Sunday, May 12, 2013

Bank plans backing for small Europe businesses

ISTANBUL: The European Bank for Reconstruction and Development (EBRD) is considering ways to help small businesses in emerging Europe, including through direct lending, as the region suffers lacklustre growth, its president said yesterday.
The European Central Bank and the International Monetary Fund have also expressed concern about the reluctance of banks to lend, so delaying a longed-for recovery in Europe.
EBRD president Suma Chakrabarti said following the bank's annual meeting that it was a question of: "How to do more (for small and medium-sized enterprises) in a way that maximises job impact and growth. What's the right balance ... do we go through the banks more or do we do a more direct approach?"
The bank slashed its 2013 growth forecast on Friday for its emerging Europe and North Africa region by almost a percentage point, to 2.2 per cent.
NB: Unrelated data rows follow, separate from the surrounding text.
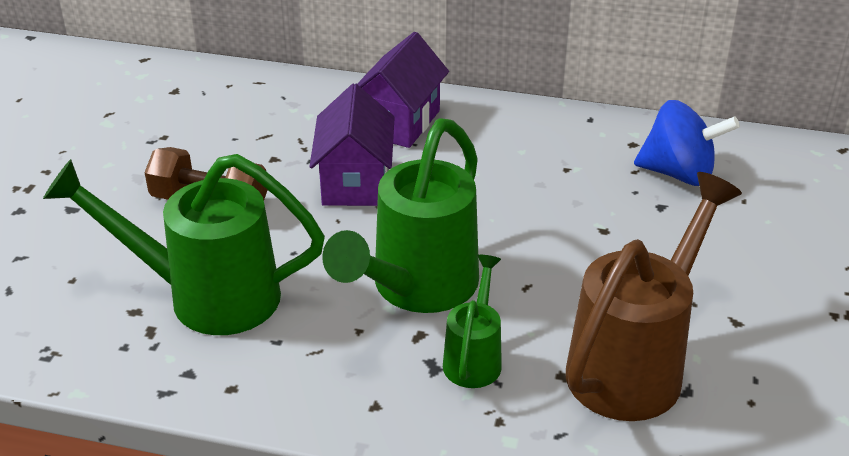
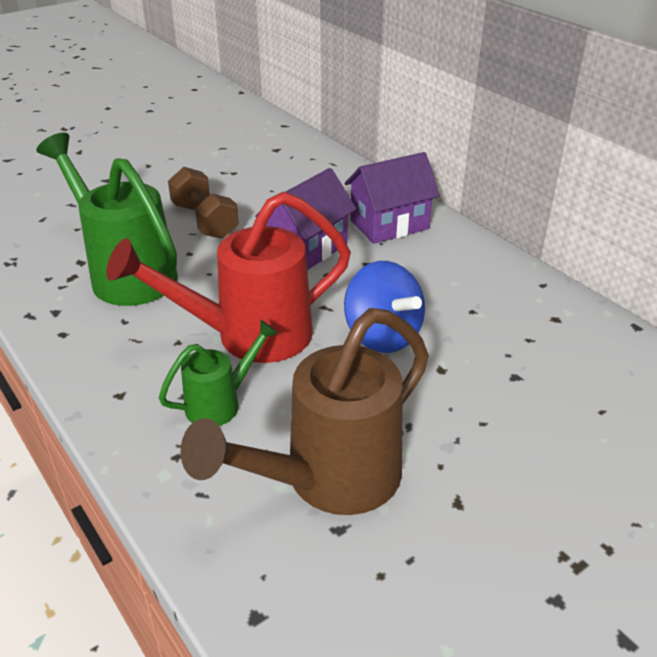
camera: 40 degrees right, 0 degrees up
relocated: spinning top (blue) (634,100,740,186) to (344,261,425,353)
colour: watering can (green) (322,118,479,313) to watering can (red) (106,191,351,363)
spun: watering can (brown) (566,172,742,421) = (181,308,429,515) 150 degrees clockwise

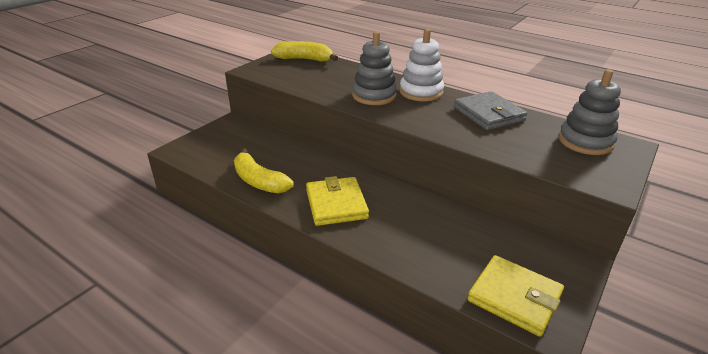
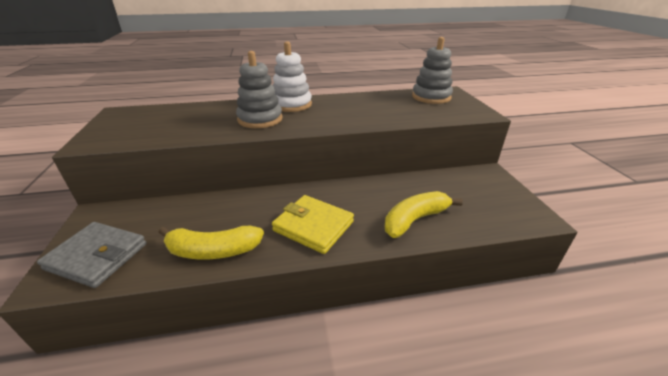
camera: 45 degrees left, 0 degrees up
missing: wallet (yellow) (467,255,564,337)
relocated: banana (yellow) (271,41,338,62) to (385,191,463,238); wallet (grey) (454,91,527,130) to (37,222,146,288)

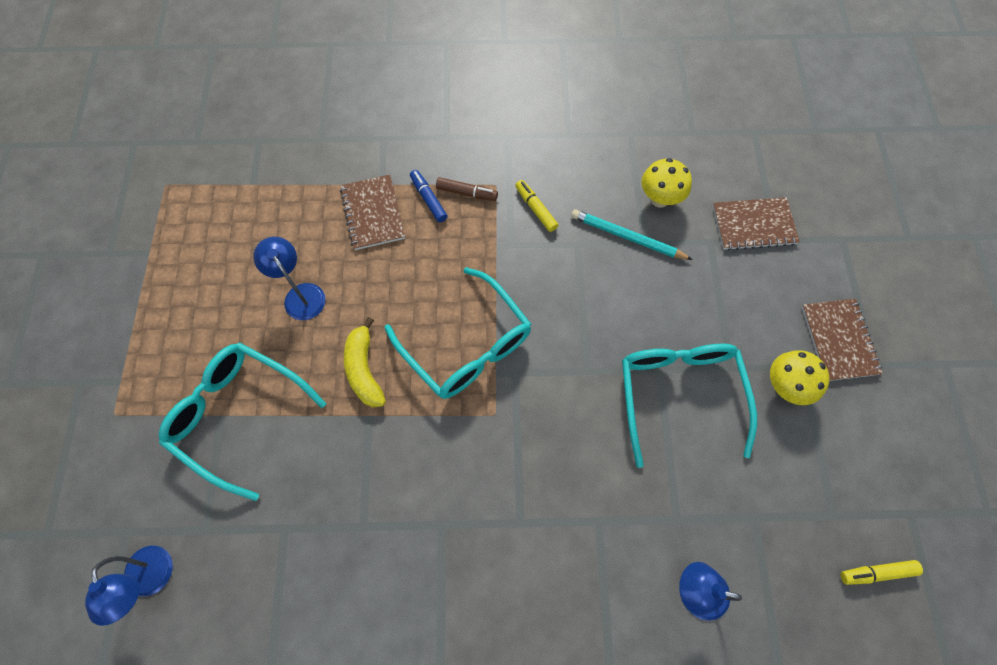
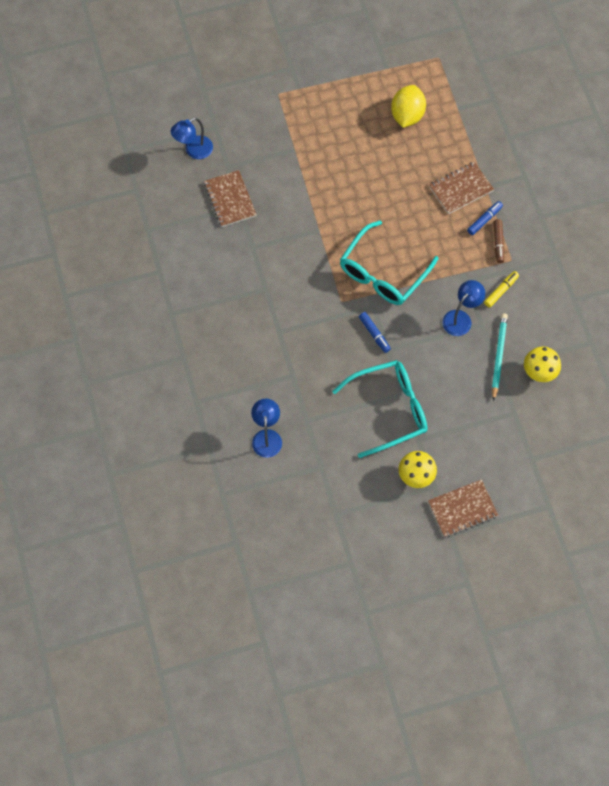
camera: 75 degrees right, 0 degrees up
missing: glasses (turquoise) (159,343,326,501); banana (yellow) (344,317,386,407); marker (yellow) (841,560,923,585)
appeared: marker (blue) (359,312,391,353); lemon (yellow) (391,85,426,128)
relocated: lamp (blue) (253,237,325,320) to (442,280,486,336); notebook (brown) (713,197,800,250) to (204,170,257,227)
The European Investment Bank, whose president took part in panel discussions at the EBRD meeting, has also said it plans to lend more to small business.
Banks across Europe have plenty of cash but are reluctant to lend it because of caution following the global financial crisis, along with increased regulation.
"Liquidity of the banking sector is in good shape in principle but the credit channels do not work in full capacity because of the lack of demand with good quality from credible borrowers," Russian deputy finance minister Sergei Storchak said at the meeting.
Direct lending has risen to fill the bank lending gap, but this can also carry greater risks, Chakrabarti said, as lenders need to be very familiar with their countries and sectors.
Non-performing loans are also a growing concern, the Bank's chief economist Erik Berglof said.